* _Records_:

------

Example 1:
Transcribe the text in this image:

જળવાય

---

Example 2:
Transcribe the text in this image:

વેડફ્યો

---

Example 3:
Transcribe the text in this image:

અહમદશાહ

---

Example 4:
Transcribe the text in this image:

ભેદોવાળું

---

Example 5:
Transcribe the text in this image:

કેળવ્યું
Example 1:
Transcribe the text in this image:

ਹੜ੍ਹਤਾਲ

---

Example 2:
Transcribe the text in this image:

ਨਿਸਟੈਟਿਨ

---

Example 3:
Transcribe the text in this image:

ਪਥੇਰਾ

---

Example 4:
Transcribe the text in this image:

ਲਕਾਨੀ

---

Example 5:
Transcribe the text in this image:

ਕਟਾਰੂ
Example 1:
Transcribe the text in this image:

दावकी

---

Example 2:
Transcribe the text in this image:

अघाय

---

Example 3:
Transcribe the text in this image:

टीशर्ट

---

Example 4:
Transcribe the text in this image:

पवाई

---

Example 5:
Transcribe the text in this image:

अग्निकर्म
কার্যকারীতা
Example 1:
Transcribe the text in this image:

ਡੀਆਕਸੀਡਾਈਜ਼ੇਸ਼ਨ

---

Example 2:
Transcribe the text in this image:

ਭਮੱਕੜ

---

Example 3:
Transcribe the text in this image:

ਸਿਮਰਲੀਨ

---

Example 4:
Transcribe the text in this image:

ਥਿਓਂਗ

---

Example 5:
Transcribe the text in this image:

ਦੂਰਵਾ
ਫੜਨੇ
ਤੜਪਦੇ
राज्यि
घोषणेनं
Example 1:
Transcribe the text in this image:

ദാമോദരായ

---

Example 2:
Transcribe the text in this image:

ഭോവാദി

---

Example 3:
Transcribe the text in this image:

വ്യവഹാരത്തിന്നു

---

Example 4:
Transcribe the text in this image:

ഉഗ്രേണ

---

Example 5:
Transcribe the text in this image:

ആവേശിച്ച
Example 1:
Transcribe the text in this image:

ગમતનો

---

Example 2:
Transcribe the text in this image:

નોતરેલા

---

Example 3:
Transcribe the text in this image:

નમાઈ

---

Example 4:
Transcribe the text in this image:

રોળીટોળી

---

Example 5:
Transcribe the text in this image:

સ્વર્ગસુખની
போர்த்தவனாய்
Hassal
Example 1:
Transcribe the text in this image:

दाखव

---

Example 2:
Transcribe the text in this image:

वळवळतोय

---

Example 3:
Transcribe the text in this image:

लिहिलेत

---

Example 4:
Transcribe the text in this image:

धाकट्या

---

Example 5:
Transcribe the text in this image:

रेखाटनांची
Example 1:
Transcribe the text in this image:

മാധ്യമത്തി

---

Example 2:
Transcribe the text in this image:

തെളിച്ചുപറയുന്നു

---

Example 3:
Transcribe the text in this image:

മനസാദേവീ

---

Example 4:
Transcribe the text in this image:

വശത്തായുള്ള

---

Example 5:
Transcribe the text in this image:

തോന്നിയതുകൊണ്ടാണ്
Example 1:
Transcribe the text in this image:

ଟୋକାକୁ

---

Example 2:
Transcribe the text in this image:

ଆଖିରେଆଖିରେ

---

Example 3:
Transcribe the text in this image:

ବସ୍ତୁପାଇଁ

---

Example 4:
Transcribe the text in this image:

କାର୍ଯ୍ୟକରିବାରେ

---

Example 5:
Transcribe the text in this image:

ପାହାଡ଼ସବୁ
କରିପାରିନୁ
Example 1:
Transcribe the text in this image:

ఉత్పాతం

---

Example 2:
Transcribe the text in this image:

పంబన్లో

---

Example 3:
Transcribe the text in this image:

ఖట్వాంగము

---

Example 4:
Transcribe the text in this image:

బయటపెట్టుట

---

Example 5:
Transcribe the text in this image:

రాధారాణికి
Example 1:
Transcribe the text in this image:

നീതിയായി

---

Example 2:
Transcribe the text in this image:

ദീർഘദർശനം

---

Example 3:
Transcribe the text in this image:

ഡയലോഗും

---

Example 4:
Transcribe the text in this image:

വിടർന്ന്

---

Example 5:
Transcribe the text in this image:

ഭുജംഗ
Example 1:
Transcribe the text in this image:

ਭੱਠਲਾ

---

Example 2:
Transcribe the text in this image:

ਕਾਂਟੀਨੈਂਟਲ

------

* _Task requirements_: Would you transcribe the data above exactly as it stands?

* _Result_:
Example 1:
Transcribe the text in this image:

જળવાય

---

Example 2:
Transcribe the text in this image:

વેડફ્યો

---

Example 3:
Transcribe the text in this image:

અહમદશાહ

---

Example 4:
Transcribe the text in this image:

ભેદોવાળું

---

Example 5:
Transcribe the text in this image:

કેળવ્યું
Example 1:
Transcribe the text in this image:

ਹੜ੍ਹਤਾਲ

---

Example 2:
Transcribe the text in this image:

ਨਿਸਟੈਟਿਨ

---

Example 3:
Transcribe the text in this image:

ਪਥੇਰਾ

---

Example 4:
Transcribe the text in this image:

ਲਕਾਨੀ

---

Example 5:
Transcribe the text in this image:

ਕਟਾਰੂ
Example 1:
Transcribe the text in this image:

दावकी

---

Example 2:
Transcribe the text in this image:

अघाय

---

Example 3:
Transcribe the text in this image:

टीशर्ट

---

Example 4:
Transcribe the text in this image:

पवाई

---

Example 5:
Transcribe the text in this image:

अग्निकर्म
কার্যকারীতা
Example 1:
Transcribe the text in this image:

ਡੀਆਕਸੀਡਾਈਜ਼ੇਸ਼ਨ

---

Example 2:
Transcribe the text in this image:

ਭਮੱਕੜ

---

Example 3:
Transcribe the text in this image:

ਸਿਮਰਲੀਨ

---

Example 4:
Transcribe the text in this image:

ਥਿਓਂਗ

---

Example 5:
Transcribe the text in this image:

ਦੂਰਵਾ
ਫੜਨੇ
ਤੜਪਦੇ
राज्यि
घोषणेनं
Example 1:
Transcribe the text in this image:

ദാമോദരായ

---

Example 2:
Transcribe the text in this image:

ഭോവാദി

---

Example 3:
Transcribe the text in this image:

വ്യവഹാരത്തിന്നു

---

Example 4:
Transcribe the text in this image:

ഉഗ്രേണ

---

Example 5:
Transcribe the text in this image:

ആവേശിച്ച
Example 1:
Transcribe the text in this image:

ગમતનો

---

Example 2:
Transcribe the text in this image:

નોતરેલા

---

Example 3:
Transcribe the text in this image:

નમાઈ

---

Example 4:
Transcribe the text in this image:

રોળીટોળી

---

Example 5:
Transcribe the text in this image:

સ્વર્ગસુખની
போர்த்தவனாய்
Hassal
Example 1:
Transcribe the text in this image:

दाखव

---

Example 2:
Transcribe the text in this image:

वळवळतोय

---

Example 3:
Transcribe the text in this image:

लिहिलेत

---

Example 4:
Transcribe the text in this image:

धाकट्या

---

Example 5:
Transcribe the text in this image:

रेखाटनांची
Example 1:
Transcribe the text in this image:

മാധ്യമത്തി

---

Example 2:
Transcribe the text in this image:

തെളിച്ചുപറയുന്നു

---

Example 3:
Transcribe the text in this image:

മനസാദേവീ

---

Example 4:
Transcribe the text in this image:

വശത്തായുള്ള

---

Example 5:
Transcribe the text in this image:

തോന്നിയതുകൊണ്ടാണ്
Example 1:
Transcribe the text in this image:

ଟୋକାକୁ

---

Example 2:
Transcribe the text in this image:

ଆଖିରେଆଖିରେ

---

Example 3:
Transcribe the text in this image:

ବସ୍ତୁପାଇଁ

---

Example 4:
Transcribe the text in this image:

କାର୍ଯ୍ୟକରିବାରେ

---

Example 5:
Transcribe the text in this image:

ପାହାଡ଼ସବୁ
କରିପାରିନୁ
Example 1:
Transcribe the text in this image:

ఉత్పాతం

---

Example 2:
Transcribe the text in this image:

పంబన్లో

---

Example 3:
Transcribe the text in this image:

ఖట్వాంగము

---

Example 4:
Transcribe the text in this image:

బయటపెట్టుట

---

Example 5:
Transcribe the text in this image:

రాధారాణికి
Example 1:
Transcribe the text in this image:

നീതിയായി

---

Example 2:
Transcribe the text in this image:

ദീർഘദർശനം

---

Example 3:
Transcribe the text in this image:

ഡയലോഗും

---

Example 4:
Transcribe the text in this image:

വിടർന്ന്

---

Example 5:
Transcribe the text in this image:

ഭുജംഗ
Example 1:
Transcribe the text in this image:

ਭੱਠਲਾ

---

Example 2:
Transcribe the text in this image:

ਕਾਂਟੀਨੈਂਟਲ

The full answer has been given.